The stated aim is to drive policy change by enabling policy makers to have a better understanding of how they compare with others. As such, it is very similar in intention to the ASFG’s framework on the enabling environment for smallholder entrepreneuri… – though there are also marked differences in emphasis between the two tools, which will be explored in more detail in later blogs.
Draft indicators have been developed in six areas: inputs (seeds, fertilisers), finance, transport, communication, markets and land. A series of ‘snapshots’ of some of the potential indicators on those topics have been circulated. These six areas will be piloted later this year with water and energy being incorporated into subsequent phases of the project.
The ASFG has welcomed the BBA and feels that there is considerable overlap in the motivations that lie behind the BBA and its own framework.

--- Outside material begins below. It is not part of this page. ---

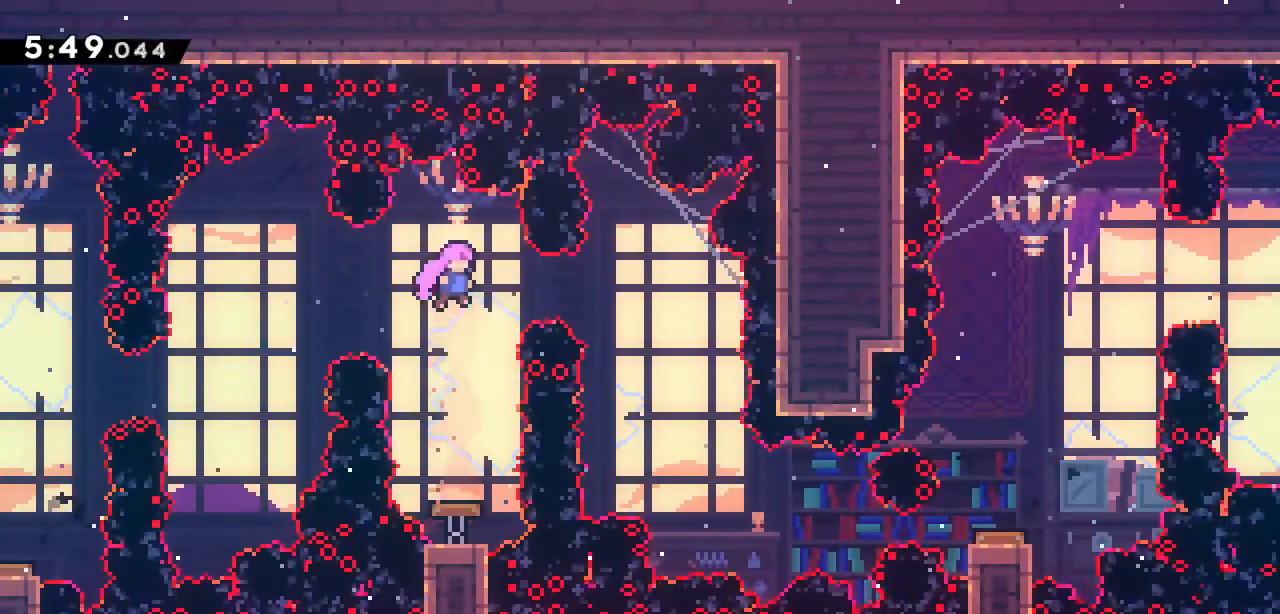
{"keys": [], "events": [[17, "right", "down"], [67, "demo", "down"], [250, "demo", "up"], [250, "right", "up"]]}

We have been actively engaging in a dialogue with Grahame and his colleagues on the details of the BBA – via the Advisory Council and many other means.
Self Help Africa has, for example, been pushing for greater recognition of the role of the informal seed sector, which is so important to smallholder farmers.
It is vital that the BBA is designed in such a way that means that it can live up to its stated aim of promoting a better environment for the millions of smallholders who are so important to future food production.
We don’t feel it has achieved this yet – the current framework needs to give more attention to vital areas such as research and extension, sustainability, gender and producer organisations, currently largely missing from the indicators.
What do you think of the framework? What else does it need to include?
One Response
Hi Will, great post and I think an important area to address in the development world especially business in the third world. I wonder though if much of the view with which we present policy/programs primarily determines our outcome – in this case, if we are talking about agriculture, we should be talking WITH farmers, not just banks. I wrote about this is a recent post I did related to Agricultural Risks. I know that other folks like ScopeInsight also are working in this space.
It seems that much of the conversation is at a level that is not ultimately addressing the farmers needs – nor taking into consideration their situation on the ground and the complexity of their lives. For instance, much of the focus is on new ‘doctored’ seed, synthetic and toxic fertilizer, and more land – all inputs from a business perspective, whereas the behavioral aspects reached through education of alternative methods of running a farm seem never to be addressed – areas like soil structure, local organic fertilizers and teas, hedgerows and grasses for mulching, cover cropping, nitrogen fixing plants and trees, etc. It just seems like we are missing the boat if we continue to think through the lens of the financial institution and not incorporating the lens of the farmer. Even outside the farmer, there are the countless power brokers (including traders) who place further price pressures on the farmer but who also act rationally within this ‘system’…again ‘systems’, I believe, are how we should be looking at this and due to the scope of funding of any research we tend to filter out what appear to be the more important aspects of addressing agriculture issues and business.